Anger mounts as South Korea botches response to ferry accident
KIYOYUKI UCHIYAMA, Nikkei staff writer
SEOUL -- Public frustration is reaching a boiling point over South Korea's handling of the ferry disaster last week, as delayed rescue efforts and misinformation add to families' despair.
The government's response was mired in confusion from the start. It reported immediately after the ferry Sewol capsized off the coast of Jindo Island that 368 of the 477 passengers aboard had been rescued, when in fact nearly 300 people were still missing. It has since revised the numbers, and the death toll is rising by the day. It also had trouble confirming how many passengers were onboard.
The lack of coordination between the Coast Guard, the Ministry of Oceans and Fisheries and the Ministry of Security and Public Administration is coming into sharp relief as public attention shifts from rescue efforts and the captain who fled the ship to the government's crisis management.
Daily paper JoongAng Ilbo assailed the government on Monday, pointing out that the lack of a control tower resulted in its meandering response.
Repeated retractions and revised announcements have added to the distrust. Families remain skeptical even after the government assured them that more than 500 divers are currently looking for missing passengers.
Inconsiderate remarks and behavior by some public officials have also stirred outrage. A top government official was fired after trying to get his picture taken at a nearby port facility that was serving as the response center.
To undo the damage, the government has belatedly set up a task force on Jindo Island to coordinate efforts among all the involved agencies, a departure from its standard risk management procedures.
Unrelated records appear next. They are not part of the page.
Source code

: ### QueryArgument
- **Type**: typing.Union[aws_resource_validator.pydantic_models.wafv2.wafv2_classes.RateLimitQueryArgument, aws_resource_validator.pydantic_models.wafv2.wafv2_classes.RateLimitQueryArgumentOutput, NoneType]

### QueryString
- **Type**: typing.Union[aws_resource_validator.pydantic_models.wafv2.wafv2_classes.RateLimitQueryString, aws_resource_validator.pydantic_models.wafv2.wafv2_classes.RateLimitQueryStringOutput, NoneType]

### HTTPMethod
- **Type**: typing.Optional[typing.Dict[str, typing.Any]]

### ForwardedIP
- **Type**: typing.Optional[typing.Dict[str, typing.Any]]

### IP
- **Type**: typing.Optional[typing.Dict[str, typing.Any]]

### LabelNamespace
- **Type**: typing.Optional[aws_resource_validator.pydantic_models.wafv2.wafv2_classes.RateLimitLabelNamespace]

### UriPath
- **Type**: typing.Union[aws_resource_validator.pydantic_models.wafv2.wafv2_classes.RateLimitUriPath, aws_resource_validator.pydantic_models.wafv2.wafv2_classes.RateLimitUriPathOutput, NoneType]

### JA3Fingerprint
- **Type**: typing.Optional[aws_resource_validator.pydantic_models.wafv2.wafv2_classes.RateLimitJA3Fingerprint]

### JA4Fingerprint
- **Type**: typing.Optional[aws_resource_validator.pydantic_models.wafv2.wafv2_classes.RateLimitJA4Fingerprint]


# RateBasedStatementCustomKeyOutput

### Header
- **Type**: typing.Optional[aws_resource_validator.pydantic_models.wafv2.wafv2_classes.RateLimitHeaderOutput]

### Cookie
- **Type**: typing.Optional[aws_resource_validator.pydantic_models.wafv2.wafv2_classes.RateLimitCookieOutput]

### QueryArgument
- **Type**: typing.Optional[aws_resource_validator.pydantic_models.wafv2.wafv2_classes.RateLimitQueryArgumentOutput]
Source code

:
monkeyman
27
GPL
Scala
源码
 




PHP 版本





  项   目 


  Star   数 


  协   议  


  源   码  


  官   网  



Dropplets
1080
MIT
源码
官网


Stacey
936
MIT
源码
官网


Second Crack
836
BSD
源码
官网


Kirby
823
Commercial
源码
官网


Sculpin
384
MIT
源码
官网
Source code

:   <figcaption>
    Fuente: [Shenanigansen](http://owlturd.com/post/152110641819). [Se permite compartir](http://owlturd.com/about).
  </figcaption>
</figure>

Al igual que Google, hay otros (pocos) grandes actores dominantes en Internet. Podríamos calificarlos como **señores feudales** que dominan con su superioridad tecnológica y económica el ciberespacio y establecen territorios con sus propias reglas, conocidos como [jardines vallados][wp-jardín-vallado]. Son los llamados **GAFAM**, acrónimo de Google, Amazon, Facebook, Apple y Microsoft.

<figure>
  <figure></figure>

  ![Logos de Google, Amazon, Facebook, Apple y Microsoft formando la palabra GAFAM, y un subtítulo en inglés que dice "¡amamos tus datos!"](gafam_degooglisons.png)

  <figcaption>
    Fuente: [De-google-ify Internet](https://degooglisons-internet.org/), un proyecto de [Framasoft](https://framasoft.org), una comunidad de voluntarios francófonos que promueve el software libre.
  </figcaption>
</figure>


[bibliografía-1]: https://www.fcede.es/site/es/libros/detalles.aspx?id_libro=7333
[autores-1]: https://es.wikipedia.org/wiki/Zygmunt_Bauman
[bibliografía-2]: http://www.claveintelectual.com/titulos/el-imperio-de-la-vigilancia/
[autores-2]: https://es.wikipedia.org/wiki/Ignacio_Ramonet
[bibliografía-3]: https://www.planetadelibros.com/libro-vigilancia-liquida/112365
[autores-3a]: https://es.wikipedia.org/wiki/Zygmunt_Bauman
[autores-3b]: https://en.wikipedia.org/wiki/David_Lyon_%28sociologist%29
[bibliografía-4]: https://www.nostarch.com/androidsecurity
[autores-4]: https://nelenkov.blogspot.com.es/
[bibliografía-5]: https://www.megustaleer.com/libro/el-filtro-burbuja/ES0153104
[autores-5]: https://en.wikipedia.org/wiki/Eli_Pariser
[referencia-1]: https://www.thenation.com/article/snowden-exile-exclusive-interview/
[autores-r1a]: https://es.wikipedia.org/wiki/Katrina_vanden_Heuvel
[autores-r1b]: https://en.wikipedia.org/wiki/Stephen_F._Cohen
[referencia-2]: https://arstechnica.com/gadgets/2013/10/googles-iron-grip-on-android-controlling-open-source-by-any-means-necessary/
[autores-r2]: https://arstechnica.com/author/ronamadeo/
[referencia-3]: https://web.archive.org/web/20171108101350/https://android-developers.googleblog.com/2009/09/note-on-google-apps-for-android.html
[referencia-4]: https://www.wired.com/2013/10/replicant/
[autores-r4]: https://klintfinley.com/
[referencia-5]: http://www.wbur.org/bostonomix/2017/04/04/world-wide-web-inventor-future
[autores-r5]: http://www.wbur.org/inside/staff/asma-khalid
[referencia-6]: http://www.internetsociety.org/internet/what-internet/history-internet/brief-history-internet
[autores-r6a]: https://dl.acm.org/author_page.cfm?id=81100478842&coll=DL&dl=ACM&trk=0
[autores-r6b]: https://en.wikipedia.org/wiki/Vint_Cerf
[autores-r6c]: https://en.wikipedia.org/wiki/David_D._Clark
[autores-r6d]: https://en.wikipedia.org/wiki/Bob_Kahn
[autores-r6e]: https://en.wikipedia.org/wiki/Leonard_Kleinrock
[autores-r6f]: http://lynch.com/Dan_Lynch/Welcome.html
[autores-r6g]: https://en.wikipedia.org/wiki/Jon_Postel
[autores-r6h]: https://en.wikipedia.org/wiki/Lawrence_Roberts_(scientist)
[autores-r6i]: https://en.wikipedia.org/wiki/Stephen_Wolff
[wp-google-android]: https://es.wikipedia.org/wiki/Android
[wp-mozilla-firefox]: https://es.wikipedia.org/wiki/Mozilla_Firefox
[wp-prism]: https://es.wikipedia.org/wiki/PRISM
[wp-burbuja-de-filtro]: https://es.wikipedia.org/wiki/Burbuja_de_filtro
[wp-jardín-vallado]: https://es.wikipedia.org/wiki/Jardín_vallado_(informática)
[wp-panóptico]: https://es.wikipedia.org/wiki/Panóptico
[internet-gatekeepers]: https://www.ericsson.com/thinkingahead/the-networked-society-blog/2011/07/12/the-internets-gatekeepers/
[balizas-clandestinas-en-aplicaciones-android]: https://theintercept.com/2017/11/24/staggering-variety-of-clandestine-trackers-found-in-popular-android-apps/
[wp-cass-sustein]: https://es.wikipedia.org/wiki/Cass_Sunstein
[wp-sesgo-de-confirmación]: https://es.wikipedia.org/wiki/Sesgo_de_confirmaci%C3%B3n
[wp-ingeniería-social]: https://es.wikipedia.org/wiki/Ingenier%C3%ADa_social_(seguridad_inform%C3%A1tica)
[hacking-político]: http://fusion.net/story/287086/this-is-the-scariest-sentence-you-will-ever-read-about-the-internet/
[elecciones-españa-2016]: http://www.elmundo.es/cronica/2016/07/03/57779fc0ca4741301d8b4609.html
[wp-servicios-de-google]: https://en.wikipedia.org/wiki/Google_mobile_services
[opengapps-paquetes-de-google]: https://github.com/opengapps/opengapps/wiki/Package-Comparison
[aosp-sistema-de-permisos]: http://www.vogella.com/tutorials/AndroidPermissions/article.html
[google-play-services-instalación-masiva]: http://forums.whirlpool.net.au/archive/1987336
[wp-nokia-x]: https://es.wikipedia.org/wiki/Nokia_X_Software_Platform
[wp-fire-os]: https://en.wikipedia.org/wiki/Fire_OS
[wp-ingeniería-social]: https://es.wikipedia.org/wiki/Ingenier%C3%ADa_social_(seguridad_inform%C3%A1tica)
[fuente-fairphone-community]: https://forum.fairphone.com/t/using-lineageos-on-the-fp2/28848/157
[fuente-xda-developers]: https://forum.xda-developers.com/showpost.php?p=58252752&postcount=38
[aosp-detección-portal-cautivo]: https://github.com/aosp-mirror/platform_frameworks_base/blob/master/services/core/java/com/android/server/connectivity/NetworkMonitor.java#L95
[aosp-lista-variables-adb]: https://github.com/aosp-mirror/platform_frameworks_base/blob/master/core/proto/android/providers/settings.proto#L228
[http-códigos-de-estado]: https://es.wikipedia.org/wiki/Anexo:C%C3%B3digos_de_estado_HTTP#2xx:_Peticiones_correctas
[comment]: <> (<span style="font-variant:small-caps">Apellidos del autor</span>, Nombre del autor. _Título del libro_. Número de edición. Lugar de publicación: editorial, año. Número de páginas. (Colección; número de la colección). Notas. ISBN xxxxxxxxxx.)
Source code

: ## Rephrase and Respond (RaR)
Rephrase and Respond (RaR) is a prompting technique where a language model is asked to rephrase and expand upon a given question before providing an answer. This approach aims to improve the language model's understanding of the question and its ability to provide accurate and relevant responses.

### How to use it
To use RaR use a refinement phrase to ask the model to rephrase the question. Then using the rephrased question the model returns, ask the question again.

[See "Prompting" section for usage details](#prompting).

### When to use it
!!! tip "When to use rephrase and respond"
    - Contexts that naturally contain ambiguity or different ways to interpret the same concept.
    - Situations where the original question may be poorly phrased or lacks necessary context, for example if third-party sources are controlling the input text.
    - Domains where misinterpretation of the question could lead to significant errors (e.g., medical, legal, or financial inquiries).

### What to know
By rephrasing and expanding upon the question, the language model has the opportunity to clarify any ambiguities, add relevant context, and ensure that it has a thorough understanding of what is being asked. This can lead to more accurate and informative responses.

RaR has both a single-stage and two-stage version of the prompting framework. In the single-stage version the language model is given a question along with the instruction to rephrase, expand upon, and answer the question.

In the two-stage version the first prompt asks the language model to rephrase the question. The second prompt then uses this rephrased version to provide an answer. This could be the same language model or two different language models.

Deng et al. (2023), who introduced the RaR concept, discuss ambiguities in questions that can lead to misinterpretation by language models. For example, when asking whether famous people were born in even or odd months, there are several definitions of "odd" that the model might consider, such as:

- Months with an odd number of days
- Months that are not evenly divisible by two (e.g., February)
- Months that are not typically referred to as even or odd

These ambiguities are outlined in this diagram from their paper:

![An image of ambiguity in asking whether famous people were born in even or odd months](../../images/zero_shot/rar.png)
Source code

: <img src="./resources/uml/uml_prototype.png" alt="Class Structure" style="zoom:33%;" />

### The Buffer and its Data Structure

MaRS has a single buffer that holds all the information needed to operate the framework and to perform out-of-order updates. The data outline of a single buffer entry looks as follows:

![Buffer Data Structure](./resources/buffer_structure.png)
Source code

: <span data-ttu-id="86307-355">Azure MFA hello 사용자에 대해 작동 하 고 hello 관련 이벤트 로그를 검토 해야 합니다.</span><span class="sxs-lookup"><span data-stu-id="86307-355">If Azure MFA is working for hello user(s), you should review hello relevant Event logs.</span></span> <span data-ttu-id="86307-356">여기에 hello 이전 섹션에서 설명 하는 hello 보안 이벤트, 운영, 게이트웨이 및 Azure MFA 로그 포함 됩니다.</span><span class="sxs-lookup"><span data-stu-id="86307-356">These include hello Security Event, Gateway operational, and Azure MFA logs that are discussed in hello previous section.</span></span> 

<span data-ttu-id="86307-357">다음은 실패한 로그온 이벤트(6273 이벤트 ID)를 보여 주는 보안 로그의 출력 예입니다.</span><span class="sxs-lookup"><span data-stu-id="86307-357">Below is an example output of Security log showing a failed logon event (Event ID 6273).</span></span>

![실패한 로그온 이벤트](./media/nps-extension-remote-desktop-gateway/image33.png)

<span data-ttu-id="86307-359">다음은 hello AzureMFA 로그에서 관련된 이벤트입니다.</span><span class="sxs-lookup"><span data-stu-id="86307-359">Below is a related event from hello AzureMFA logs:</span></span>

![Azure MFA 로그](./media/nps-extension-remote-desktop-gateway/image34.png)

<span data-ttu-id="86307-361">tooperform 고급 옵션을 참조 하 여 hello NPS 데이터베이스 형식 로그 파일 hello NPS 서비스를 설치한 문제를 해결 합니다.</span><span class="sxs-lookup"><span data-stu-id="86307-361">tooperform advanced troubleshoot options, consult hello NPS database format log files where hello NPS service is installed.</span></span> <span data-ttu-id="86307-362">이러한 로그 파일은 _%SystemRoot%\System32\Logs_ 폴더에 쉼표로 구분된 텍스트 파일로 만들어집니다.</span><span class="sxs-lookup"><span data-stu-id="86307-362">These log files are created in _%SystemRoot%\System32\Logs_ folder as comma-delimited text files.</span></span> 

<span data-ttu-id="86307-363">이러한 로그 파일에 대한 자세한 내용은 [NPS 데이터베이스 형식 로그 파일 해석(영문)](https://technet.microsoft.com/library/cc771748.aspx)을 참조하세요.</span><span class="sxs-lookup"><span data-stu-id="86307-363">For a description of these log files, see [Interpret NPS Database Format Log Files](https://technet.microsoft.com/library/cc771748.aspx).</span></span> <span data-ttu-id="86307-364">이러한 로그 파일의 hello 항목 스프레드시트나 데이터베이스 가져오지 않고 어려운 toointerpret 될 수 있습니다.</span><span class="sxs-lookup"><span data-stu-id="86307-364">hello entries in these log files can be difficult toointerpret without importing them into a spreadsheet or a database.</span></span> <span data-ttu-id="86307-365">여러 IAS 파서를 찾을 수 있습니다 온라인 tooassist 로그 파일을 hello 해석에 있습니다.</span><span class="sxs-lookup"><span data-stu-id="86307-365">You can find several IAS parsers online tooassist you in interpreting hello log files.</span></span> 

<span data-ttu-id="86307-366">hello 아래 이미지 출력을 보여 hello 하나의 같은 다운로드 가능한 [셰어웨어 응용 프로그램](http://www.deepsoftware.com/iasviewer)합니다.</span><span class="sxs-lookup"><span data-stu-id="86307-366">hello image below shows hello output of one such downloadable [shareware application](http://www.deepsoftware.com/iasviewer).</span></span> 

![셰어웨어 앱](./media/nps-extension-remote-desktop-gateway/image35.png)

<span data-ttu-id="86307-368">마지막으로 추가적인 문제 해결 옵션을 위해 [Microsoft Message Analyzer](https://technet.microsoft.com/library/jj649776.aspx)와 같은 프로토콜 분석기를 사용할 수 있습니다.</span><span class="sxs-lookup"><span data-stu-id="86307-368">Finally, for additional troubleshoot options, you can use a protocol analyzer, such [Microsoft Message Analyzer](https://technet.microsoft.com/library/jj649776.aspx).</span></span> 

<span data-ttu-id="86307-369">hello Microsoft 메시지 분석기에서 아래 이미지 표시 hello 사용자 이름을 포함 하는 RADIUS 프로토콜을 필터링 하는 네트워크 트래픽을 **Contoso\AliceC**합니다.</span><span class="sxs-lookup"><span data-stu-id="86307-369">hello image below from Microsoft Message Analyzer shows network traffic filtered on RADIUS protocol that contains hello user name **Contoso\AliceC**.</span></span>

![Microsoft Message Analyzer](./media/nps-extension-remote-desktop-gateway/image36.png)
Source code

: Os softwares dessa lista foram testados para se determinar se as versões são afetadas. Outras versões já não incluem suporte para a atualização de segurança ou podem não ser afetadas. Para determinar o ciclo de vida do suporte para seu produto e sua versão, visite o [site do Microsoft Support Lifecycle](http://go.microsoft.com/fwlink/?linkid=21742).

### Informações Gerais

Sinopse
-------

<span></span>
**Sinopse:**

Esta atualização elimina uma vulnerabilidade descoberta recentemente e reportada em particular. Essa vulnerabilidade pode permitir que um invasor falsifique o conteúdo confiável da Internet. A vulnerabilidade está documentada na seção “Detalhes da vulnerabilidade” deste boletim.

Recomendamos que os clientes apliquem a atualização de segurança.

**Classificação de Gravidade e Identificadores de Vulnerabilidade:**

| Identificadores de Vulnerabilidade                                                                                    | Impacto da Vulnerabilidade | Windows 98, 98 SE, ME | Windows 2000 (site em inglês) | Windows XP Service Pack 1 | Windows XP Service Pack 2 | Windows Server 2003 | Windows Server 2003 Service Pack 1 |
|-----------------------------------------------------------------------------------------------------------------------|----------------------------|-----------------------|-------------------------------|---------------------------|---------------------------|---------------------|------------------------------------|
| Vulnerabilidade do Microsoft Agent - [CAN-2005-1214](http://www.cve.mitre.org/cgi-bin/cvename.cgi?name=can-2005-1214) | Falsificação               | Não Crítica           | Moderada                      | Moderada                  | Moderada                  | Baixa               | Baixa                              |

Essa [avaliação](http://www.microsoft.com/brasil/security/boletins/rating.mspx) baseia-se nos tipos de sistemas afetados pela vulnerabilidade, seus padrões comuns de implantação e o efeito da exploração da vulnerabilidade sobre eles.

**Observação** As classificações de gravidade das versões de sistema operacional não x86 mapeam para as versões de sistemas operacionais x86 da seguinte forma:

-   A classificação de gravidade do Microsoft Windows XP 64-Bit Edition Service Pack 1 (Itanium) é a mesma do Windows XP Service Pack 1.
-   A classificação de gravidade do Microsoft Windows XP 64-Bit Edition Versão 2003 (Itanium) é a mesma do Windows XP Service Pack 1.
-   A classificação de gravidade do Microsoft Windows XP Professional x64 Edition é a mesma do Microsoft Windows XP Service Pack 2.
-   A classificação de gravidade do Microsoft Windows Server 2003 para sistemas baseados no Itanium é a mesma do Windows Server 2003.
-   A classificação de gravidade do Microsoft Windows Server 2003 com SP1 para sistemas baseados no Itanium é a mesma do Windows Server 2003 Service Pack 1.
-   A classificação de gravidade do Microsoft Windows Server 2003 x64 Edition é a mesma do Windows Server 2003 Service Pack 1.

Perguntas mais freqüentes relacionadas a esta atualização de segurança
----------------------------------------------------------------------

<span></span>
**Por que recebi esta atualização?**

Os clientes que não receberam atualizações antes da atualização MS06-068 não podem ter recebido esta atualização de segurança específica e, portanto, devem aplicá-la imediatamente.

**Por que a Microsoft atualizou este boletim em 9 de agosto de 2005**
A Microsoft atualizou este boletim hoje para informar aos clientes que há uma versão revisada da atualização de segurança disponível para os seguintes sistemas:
Prime Minister Jung Hong-won is serving as chief commander.
President seen on public's side
But such frustration has yet to dent public support for President Park Geun-hye. Her approval rating, released Friday by Gallup Korea, remained flat at 59%, and peer Realmeter said Monday that support has edged up to 64.7%.
That public exasperation is not immediately reflected in the poll results is not the only reason for the high numbers. Professor Choi Chang-ryul at Yong In University says that "the public sees Park separately from the government," adding that it believes "the president is on the side of the family members, and that she is reprimanding the government on their behalf."
Park visited the island April 17, the day after the accident, raising the hackles of those who wanted her to be directing rescue efforts. But the president drew applause when she instructed government officials to quickly relay any information to the families.
And she has kept up her rhetoric. "The government's crisis management system and its initial response need to be reassessed," Park told top officials at a meeting Monday. "Public servants don't have trust at the site. Those who are bent on protecting their jobs will be removed from their posts," she added.
But professor Choi is skeptical that the public will remain on her side if the confusion continues. Some media have criticized the president for failing to live up to her campaign promise of ensuring public safety. And the legal changes that resulted in the confused response were made under her watch.
Once the search for missing passengers runs its course, left-leaning media and opposition parties will likely step up criticism of the government. Park will then face a crucial test in maintaining the public's support.